Part of a data file
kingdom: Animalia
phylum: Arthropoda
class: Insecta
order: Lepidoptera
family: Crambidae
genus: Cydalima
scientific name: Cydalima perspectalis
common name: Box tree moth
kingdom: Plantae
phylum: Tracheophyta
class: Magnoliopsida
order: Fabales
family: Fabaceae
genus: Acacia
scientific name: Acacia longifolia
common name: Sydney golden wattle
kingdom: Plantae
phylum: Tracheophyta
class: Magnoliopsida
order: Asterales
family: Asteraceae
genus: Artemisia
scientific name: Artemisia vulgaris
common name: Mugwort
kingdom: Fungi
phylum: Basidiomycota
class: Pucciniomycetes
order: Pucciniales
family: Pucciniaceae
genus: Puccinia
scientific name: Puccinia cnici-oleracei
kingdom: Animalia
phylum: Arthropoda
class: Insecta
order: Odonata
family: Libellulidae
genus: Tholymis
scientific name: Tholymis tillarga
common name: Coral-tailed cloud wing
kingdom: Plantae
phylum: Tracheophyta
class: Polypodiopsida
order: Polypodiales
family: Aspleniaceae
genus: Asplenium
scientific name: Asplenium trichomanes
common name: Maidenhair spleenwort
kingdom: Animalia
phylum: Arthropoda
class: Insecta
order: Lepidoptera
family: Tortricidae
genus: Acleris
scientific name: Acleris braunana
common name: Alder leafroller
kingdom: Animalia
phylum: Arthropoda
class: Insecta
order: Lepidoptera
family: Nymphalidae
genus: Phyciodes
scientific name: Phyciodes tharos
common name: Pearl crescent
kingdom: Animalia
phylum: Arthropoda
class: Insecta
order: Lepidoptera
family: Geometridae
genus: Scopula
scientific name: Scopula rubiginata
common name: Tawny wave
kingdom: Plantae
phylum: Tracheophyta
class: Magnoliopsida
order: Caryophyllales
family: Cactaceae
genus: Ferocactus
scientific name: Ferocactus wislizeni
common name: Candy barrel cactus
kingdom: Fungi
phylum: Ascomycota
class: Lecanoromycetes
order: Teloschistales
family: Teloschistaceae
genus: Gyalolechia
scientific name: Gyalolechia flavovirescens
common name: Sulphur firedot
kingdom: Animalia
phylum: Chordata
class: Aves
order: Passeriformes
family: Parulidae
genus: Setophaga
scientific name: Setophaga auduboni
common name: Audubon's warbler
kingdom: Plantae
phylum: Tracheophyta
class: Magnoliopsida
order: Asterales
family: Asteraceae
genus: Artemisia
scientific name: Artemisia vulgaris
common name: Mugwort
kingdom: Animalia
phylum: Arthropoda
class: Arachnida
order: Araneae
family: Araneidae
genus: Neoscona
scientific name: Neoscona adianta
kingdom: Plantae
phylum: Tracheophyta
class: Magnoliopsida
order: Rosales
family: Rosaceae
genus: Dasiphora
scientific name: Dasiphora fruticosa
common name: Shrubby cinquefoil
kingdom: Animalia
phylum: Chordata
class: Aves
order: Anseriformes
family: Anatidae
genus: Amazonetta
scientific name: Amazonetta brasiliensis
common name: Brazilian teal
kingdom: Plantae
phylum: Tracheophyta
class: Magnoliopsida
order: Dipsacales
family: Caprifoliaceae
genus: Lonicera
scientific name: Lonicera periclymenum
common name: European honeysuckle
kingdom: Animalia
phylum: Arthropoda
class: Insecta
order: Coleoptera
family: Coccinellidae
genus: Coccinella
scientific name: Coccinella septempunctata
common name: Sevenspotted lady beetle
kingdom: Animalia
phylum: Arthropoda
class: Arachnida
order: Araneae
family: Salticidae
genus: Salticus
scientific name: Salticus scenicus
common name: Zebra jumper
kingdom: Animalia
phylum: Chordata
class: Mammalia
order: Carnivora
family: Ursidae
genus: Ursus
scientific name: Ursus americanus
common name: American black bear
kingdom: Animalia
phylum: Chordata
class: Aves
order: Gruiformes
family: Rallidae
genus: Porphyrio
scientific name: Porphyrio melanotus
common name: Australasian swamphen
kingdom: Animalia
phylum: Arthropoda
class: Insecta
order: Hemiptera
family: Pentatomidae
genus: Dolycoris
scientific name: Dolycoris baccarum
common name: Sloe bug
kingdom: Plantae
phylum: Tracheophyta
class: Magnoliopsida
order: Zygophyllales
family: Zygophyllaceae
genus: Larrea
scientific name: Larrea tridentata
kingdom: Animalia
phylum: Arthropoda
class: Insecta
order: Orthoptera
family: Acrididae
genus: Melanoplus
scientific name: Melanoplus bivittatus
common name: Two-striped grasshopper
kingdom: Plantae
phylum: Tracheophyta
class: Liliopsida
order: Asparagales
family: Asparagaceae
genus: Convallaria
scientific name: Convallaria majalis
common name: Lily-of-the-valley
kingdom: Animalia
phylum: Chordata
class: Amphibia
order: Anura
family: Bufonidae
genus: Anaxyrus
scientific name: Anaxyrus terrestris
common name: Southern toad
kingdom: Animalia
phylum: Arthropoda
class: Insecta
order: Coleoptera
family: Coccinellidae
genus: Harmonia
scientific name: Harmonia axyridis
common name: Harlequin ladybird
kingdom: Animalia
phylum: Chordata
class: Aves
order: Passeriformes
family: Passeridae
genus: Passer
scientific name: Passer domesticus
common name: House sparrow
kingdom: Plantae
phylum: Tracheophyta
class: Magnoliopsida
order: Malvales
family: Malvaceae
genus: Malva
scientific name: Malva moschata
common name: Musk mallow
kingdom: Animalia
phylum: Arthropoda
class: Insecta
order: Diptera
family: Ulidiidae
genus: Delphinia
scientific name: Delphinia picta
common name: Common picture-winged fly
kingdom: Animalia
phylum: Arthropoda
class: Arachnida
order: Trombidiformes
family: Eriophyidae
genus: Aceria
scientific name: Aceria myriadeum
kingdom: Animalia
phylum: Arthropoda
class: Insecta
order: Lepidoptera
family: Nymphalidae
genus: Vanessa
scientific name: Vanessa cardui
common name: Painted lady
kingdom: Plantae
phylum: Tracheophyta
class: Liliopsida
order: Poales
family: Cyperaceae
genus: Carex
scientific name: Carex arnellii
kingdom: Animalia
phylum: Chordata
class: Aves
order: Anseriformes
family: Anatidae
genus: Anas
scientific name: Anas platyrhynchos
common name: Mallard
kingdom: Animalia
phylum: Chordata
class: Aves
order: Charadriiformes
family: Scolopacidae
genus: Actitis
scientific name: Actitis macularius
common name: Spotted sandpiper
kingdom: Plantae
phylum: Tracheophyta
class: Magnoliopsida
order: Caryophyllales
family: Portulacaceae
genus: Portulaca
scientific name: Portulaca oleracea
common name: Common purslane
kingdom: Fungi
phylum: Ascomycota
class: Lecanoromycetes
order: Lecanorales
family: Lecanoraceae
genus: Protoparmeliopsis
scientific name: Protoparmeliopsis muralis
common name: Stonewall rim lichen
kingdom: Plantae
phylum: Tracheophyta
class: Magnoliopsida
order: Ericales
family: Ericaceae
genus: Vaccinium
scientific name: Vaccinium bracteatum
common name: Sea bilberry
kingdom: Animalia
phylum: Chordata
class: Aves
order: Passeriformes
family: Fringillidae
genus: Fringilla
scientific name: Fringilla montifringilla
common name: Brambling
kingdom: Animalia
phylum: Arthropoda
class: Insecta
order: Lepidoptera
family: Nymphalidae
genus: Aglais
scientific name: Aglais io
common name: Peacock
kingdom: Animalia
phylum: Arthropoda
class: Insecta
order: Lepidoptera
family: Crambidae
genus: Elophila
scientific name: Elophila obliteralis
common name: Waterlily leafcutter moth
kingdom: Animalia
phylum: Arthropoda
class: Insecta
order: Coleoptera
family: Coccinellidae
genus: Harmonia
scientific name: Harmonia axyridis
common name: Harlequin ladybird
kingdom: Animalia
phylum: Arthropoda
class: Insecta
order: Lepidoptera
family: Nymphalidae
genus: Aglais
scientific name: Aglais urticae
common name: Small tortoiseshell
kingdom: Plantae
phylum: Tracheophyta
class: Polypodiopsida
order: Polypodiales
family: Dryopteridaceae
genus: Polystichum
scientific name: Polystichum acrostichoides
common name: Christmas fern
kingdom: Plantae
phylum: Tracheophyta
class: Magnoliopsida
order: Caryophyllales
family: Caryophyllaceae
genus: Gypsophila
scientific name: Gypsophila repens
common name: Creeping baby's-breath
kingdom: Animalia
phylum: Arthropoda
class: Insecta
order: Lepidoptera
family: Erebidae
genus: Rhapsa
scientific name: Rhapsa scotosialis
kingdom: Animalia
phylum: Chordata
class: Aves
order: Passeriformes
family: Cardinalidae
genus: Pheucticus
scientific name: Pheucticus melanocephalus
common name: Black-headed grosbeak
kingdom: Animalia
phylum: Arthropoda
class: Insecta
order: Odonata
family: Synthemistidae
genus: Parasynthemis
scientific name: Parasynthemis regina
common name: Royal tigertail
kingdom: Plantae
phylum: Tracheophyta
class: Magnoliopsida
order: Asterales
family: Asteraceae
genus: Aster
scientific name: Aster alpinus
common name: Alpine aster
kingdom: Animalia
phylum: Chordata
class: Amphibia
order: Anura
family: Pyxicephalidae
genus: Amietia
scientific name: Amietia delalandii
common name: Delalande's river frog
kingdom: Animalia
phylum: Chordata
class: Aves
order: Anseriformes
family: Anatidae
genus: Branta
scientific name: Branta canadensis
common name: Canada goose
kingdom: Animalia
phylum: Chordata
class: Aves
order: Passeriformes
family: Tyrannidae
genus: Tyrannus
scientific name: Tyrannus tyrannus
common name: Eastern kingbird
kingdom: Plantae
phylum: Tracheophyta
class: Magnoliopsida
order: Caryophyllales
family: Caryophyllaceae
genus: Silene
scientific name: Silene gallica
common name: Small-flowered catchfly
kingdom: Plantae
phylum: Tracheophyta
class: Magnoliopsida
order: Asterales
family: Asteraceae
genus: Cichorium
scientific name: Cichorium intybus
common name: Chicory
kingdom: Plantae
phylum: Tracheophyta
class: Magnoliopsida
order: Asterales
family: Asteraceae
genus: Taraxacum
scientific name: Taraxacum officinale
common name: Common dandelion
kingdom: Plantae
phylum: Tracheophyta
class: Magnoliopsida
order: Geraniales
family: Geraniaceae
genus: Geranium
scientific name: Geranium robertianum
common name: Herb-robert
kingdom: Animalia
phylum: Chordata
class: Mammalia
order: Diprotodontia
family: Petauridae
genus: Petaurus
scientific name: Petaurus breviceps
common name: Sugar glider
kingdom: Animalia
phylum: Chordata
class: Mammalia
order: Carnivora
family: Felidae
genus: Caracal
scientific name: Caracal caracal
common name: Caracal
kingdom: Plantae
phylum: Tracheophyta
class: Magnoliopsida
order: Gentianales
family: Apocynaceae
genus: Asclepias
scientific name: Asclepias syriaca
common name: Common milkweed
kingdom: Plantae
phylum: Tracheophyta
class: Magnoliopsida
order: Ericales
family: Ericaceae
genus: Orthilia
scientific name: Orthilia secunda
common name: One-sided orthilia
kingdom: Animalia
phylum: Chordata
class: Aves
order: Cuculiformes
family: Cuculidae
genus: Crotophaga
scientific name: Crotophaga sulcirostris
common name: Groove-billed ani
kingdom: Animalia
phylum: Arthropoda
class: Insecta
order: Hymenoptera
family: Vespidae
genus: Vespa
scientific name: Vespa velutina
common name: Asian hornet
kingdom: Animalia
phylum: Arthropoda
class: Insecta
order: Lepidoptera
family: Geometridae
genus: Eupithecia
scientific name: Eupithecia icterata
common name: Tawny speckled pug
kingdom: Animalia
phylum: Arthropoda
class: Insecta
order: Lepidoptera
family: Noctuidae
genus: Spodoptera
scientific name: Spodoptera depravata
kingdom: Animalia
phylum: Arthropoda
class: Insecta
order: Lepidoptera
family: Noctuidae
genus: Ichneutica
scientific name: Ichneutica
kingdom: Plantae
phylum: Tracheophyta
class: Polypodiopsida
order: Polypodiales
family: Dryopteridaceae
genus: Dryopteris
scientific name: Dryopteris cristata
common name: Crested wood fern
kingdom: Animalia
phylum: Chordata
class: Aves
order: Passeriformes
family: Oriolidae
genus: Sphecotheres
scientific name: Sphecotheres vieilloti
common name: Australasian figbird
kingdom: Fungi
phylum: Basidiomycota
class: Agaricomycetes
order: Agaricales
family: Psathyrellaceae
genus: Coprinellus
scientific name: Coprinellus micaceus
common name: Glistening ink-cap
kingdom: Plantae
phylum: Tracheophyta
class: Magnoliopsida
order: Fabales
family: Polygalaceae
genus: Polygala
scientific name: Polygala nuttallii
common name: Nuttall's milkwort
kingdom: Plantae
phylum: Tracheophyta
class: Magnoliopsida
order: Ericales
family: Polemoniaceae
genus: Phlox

Exercise instructions:
Convert the lines of the material into a numbered list, starting with the line containing "scientific name: Branta canadensis" and going on through the line containing "scientific name: Geranium robertianum". Leave out any blank lines.

Exercise response:
1. scientific name: Branta canadensis
2. common name: Canada goose
3. kingdom: Animalia
4. phylum: Chordata
5. class: Aves
6. order: Passeriformes
7. family: Tyrannidae
8. genus: Tyrannus
9. scientific name: Tyrannus tyrannus
10. common name: Eastern kingbird
11. kingdom: Plantae
12. phylum: Tracheophyta
13. class: Magnoliopsida
14. order: Caryophyllales
15. family: Caryophyllaceae
16. genus: Silene
17. scientific name: Silene gallica
18. common name: Small-flowered catchfly
19. kingdom: Plantae
20. phylum: Tracheophyta
21. class: Magnoliopsida
22. order: Asterales
23. family: Asteraceae
24. genus: Cichorium
25. scientific name: Cichorium intybus
26. common name: Chicory
27. kingdom: Plantae
28. phylum: Tracheophyta
29. class: Magnoliopsida
30. order: Asterales
31. family: Asteraceae
32. genus: Taraxacum
33. scientific name: Taraxacum officinale
34. common name: Common dandelion
35. kingdom: Plantae
36. phylum: Tracheophyta
37. class: Magnoliopsida
38. order: Geraniales
39. family: Geraniaceae
40. genus: Geranium
41. scientific name: Geranium robertianum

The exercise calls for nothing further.